The power of the probate court, on direct application, for that purpose for cause shown, before the final settlement of an estate, to revise, vacate and alter its decrees, where no intervening rights have ensued, is well settled. This follows from its plenary jurisdiction of the subject matters committed to it. Rix v. Smith, 8 Vt. 365, 370; Heirs of Smith v. Rix, 9 Vt. 240; Adams v. Adams, 21 Vt. 162, 166, 167; Farrar v. Olmstead, 24 Vt. 123, 127; French v. Winsor, 24 Vt. 402; Lathrop v. Hitchcock, 38 Vt. 496, 498; Boyden v. Ward, 38 Vt. 628, 633; Hotchkiss v. Ladd’s Est., 62 Vt. 209, 19 Atl. 638; Davis v. Eastman, 66 Vt. 651, 30 Atl. 1; Davis v. Eastman, 68 Vt. 225, 35 Atl. 73.

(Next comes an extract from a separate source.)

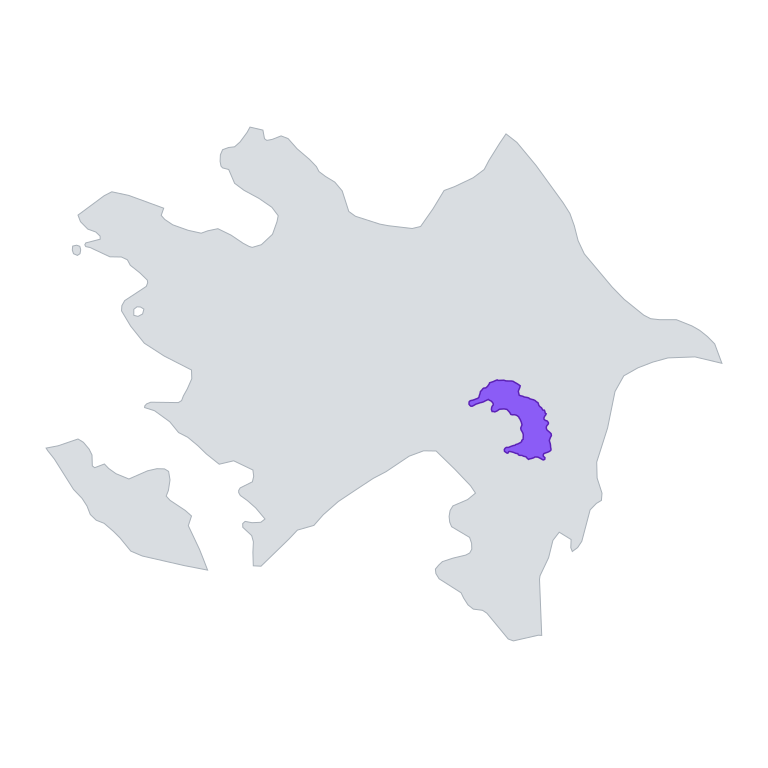 location of Sabirabad District, Sabirabad, Azerbaijan
{"feature_id": "54616110B21396185337631", "entity_name": "Sabirabad District", "entity_type": "district", "adm_level": 2, "iso_a3": "AZE", "parent_name": "Azerbaijan", "parent_adm1": "Sabirabad", "projection": "robinson", "projection_center": [48.66, 39.895], "detail": "fine", "context": "in_parent", "style": "filled", "palette": "violet", "viewbox_px": 768, "rotation_deg": 0, "n_neighbors": 0, "source": "geoboundaries", "source_scale": "gbopen_adm2", "svg_char_len": 5875}
<svg xmlns="http://www.w3.org/2000/svg" viewBox="0 0 768 768"><path d="M541.7,635.4L538.3,635.2L513.4,640.9L508.2,639.0L486.9,613.2L482.5,610.3L473.3,609.1L468.0,604.9L463.6,598.0L461.1,592.8L439.1,578.8L435.9,573.6L435.4,569.1L438.7,565.1L442.4,561.6L453.1,558.1L465.7,555.1L469.7,553.0L471.8,549.2L471.6,543.3L469.6,537.4L451.6,526.7L449.7,522.1L449.1,516.4L450.1,510.5L452.9,505.9L467.6,499.6L475.5,493.1L470.6,485.8L454.8,469.2L436.1,451.0L423.6,450.8L409.1,456.2L386.0,471.7L373.2,478.4L356.5,489.4L338.2,501.6L323.3,514.7L313.9,525.4L297.4,530.1L288.9,539.1L261.0,566.2L253.3,565.8L252.9,552.4L253.4,541.8L251.7,535.6L242.8,527.3L242.7,523.6L245.1,521.4L252.0,522.7L260.8,522.3L265.0,519.0L255.7,507.9L247.3,500.5L240.3,495.5L238.7,492.6L238.7,490.4L240.2,487.9L252.4,481.8L253.7,476.3L252.9,470.0L233.7,460.8L219.2,464.2L206.3,453.9L198.1,445.9L187.8,437.3L178.6,432.6L169.8,421.8L154.5,410.7L144.6,407.6L144.8,405.9L146.6,403.9L150.8,402.2L178.3,402.6L181.6,400.6L183.4,395.9L187.3,388.9L191.8,378.7L191.5,370.0L164.1,356.0L144.3,343.2L130.7,326.2L121.5,310.8L121.9,305.6L124.7,300.6L146.3,286.4L147.7,282.7L147.3,280.1L139.8,272.8L130.3,265.3L127.4,259.8L121.4,257.0L109.9,256.8L90.0,247.5L85.8,246.6L84.8,244.8L85.8,242.9L100.2,239.2L100.1,236.1L95.8,232.0L87.8,229.1L80.5,221.7L78.0,215.1L104.2,195.7L111.8,191.8L128.7,195.4L163.7,208.2L161.2,215.4L164.7,219.4L172.7,224.8L188.1,230.3L201.2,233.2L207.8,230.8L217.9,228.7L231.0,235.1L243.0,243.2L249.0,246.4L252.2,247.4L261.4,244.7L272.5,234.3L277.0,221.7L278.2,215.7L271.9,207.3L258.8,198.3L244.0,190.3L234.6,183.3L228.7,169.5L222.6,167.9L221.0,166.1L220.1,161.4L220.4,154.8L222.6,149.7L228.6,147.5L234.6,146.8L240.1,141.9L247.1,132.4L250.0,127.1L262.9,130.1L264.5,138.7L266.8,140.4L272.2,139.4L281.1,135.9L288.1,138.6L297.1,148.8L309.6,159.5L316.4,166.6L319.0,171.6L325.4,176.4L334.8,182.1L342.2,190.9L348.8,211.5L355.5,216.3L379.8,224.1L388.3,225.7L412.2,228.5L420.6,226.5L433.0,208.8L444.1,190.5L454.4,186.7L473.1,177.8L484.2,169.5L488.9,160.5L499.5,143.5L506.0,133.9L516.9,142.4L536.0,165.4L563.2,202.9L569.9,213.5L574.3,225.8L578.1,240.7L584.3,253.9L612.1,287.0L624.1,299.3L643.7,315.1L650.6,318.7L659.7,319.7L676.4,319.7L691.9,325.9L699.6,330.3L707.5,336.6L714.7,343.9L721.9,363.3L695.0,356.9L668.0,357.9L652.8,362.1L638.0,367.8L623.8,375.8L615.0,391.5L607.6,427.9L596.7,462.1L597.1,478.0L602.0,493.2L601.4,500.4L596.4,503.4L590.1,509.9L581.8,541.3L577.6,547.6L572.3,551.5L570.8,547.7L571.1,539.5L559.2,532.2L552.9,540.4L548.6,557.7L540.0,575.8L539.5,579.3L541.7,635.4ZM142.6,314.0L143.9,309.1L140.5,307.0L137.0,306.8L133.8,309.3L133.8,315.3L138.0,316.4L142.6,314.0ZM51.9,455.9L47.9,450.9L46.1,448.1L58.1,445.8L78.0,439.0L83.4,442.3L89.1,449.1L92.0,455.0L92.3,465.9L94.7,467.7L104.4,464.0L108.7,468.5L116.0,473.7L128.9,479.0L147.6,470.8L156.9,468.7L164.5,468.9L168.6,471.4L170.0,479.9L168.4,490.4L166.2,496.1L170.0,500.3L185.2,510.4L191.5,516.0L188.3,525.7L199.5,549.4L203.2,558.7L207.6,570.1L184.3,565.6L142.3,556.0L130.8,551.1L120.0,537.9L113.6,531.5L104.1,523.3L96.2,520.2L90.3,514.5L87.0,506.0L82.1,498.4L73.5,489.4L54.4,459.1L51.9,455.9ZM80.0,253.7L77.4,255.4L73.5,253.7L72.3,250.0L72.7,246.1L76.6,245.2L79.8,246.3L80.7,249.8L80.0,253.7Z" fill="#d9dde1" stroke="#a8b0b8" stroke-width="1"/><path d="M497.2,379.9L495.4,380.6L493.2,381.6L489.6,382.8L489.2,384.0L487.5,386.4L485.8,387.9L483.7,388.1L482.9,388.7L481.8,390.1L480.4,391.6L480.1,393.4L479.4,395.3L479.0,397.1L477.7,398.4L476.1,398.9L474.7,399.5L472.7,400.2L471.0,400.5L470.0,400.9L469.9,401.0L469.1,401.9L469.0,404.2L469.6,405.0L469.9,405.4L470.9,406.2L472.2,406.2L473.8,405.4L476.0,404.1L478.0,403.5L480.2,402.7L481.4,402.5L483.6,401.8L485.0,401.0L486.1,400.5L488.3,399.4L488.6,399.5L489.2,400.2L490.7,400.8L491.7,401.5L492.3,402.3L493.0,403.2L493.3,404.2L493.1,405.1L492.2,406.2L491.7,407.4L491.4,409.4L491.7,410.4L492.1,411.5L493.5,411.5L494.8,411.9L496.7,411.1L497.6,410.6L498.7,409.7L499.8,409.2L501.3,409.1L502.8,409.0L504.0,408.9L506.9,409.4L507.6,410.1L509.1,411.7L510.0,412.9L510.8,414.4L512.2,414.8L514.5,414.7L516.1,415.1L517.4,415.8L518.8,417.0L519.4,418.4L520.2,419.4L520.6,420.6L521.2,421.8L522.0,424.8L521.3,426.6L520.7,428.1L521.1,430.0L522.0,431.4L522.9,433.2L523.3,434.8L523.2,437.4L523.1,439.3L521.8,440.3L521.7,441.4L520.6,442.5L519.4,443.1L517.5,444.1L516.0,444.4L514.9,445.3L513.5,445.5L512.6,445.8L510.6,446.5L508.6,447.4L506.3,447.4L505.0,448.4L504.3,449.6L504.5,451.3L505.5,452.1L507.0,453.1L507.9,453.1L508.7,451.7L509.2,451.5L510.6,451.6L512.5,452.1L513.8,452.5L514.5,452.8L515.9,453.4L517.8,453.6L518.3,454.7L519.3,455.3L520.8,455.4L522.0,455.4L522.7,455.8L523.8,456.3L525.8,456.7L526.7,457.6L527.4,458.5L528.0,458.9L528.6,459.4L529.5,458.9L531.1,458.6L531.5,458.5L533.7,457.8L534.9,457.0L536.2,457.0L537.8,457.1L539.3,457.8L541.1,458.8L542.6,459.7L543.7,459.9L544.8,459.2L544.9,457.6L543.4,456.3L543.2,455.1L543.8,453.6L545.7,452.9L548.0,452.1L549.6,451.3L550.6,450.5L550.9,450.1L551.0,449.1L550.6,447.2L550.5,445.3L550.3,443.9L549.6,441.7L549.3,440.5L549.8,439.0L550.6,437.0L551.4,435.7L551.1,433.7L549.7,432.3L548.3,431.1L547.3,430.3L546.7,429.5L546.3,428.1L546.3,427.0L546.8,425.7L547.8,424.6L548.4,423.8L548.4,422.7L547.7,421.6L546.9,420.8L545.5,420.5L544.4,419.6L543.9,419.0L544.0,417.7L544.6,416.4L545.1,415.6L545.8,414.8L546.1,413.9L545.8,413.9L545.2,413.0L544.9,411.6L544.4,410.2L543.0,410.2L542.4,409.4L541.5,407.8L540.0,406.7L538.9,405.5L538.5,404.2L538.0,402.7L536.3,401.7L535.2,400.6L534.6,400.3L533.3,399.7L531.9,399.4L529.8,398.8L529.0,398.1L527.8,397.6L526.1,397.3L524.2,397.0L523.4,396.5L522.2,396.1L520.7,395.8L519.2,395.2L518.8,393.5L518.3,391.3L518.8,389.9L519.7,387.8L520.2,385.8L518.6,384.6L516.7,383.4L514.8,382.4L513.1,381.3L511.3,381.0L508.5,381.0L505.9,380.9L503.9,380.2L501.8,380.3L499.4,380.4L499.2,380.4L498.0,380.4L497.2,379.9Z" fill="#8b5cf6" stroke="#5b21b6" stroke-width="1.5"/></svg>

But the life of the commission had expired and all power to extend it was gone when in 1912, as was the case here, the probate court sought to revivify it. Therefore the second branch of the petition, that asking for a recommittal, was something under which the court had no authority to act; and although the court ordered a recommittal its act in doing so was unauthorized. Batchelder v. White, 82 Vt. 132, 71 Atl. 1111; Dickey v. Corliss, 41 Vt. 127; Heirs of Adams v. Adams, 22 Vt. 50, 62, 67.

We mention that No. 96 of the Acts of 1915 the most recent enactment of probate law provides for a recommittal to commissioners, at any time before the settlement of an estate, for the correction of clerical errors. But we are not dealing with clerical errors, and if this statute had been in effect at all times material to this case, the disposition thereof would be unaffected.

In considering this case it is necessary to bear in mind that for a long time in this State it was not considered necessary for *290an administrator who had claims against the estate to present them to the commissioners. It was considered that he might bring in his claims on his final accounting in the probate court. Note to French v. Winsor, 24 Vt. 408; Riley v. McInlear’s Estate, 61 Vt. 254, 17 Atl. 729, 19 Atl. 996, dissenting opinion outlining the long prevailing practice; Story’s Admr. v. Hall, 86 Vt. 31, 38, 83 Atl. 653, 40 L. R. A. (N. S.) 1136, Ann. Cas. 1915 B, 1187, But in Riley v. Mclnlear’s Estate it was settled that if an administrator had a claim against an' estate which he represented, the claim must be presented to the commissioners and allowed by them like other claims. 61 Vt. 254, 17 Atl. 729, 19 Atl. 996.

As the case stands the judgment or decree in favor of Joseph H. Hayes stands annulled, and if he is advised that he has a valid claim his remedy must be of his own seeking.

The exception here lies not only to the correct action of the county court in overruling the motion to dismiss, but as we construe the exception, it lies also to the action of the county court in affirming the judgment of the probate court which was in part right and in part wrong. Therefore no costs are allowed.

Judgment affirmed in part mid reversed in part as herein indicated. Let the result be certified to the probate court.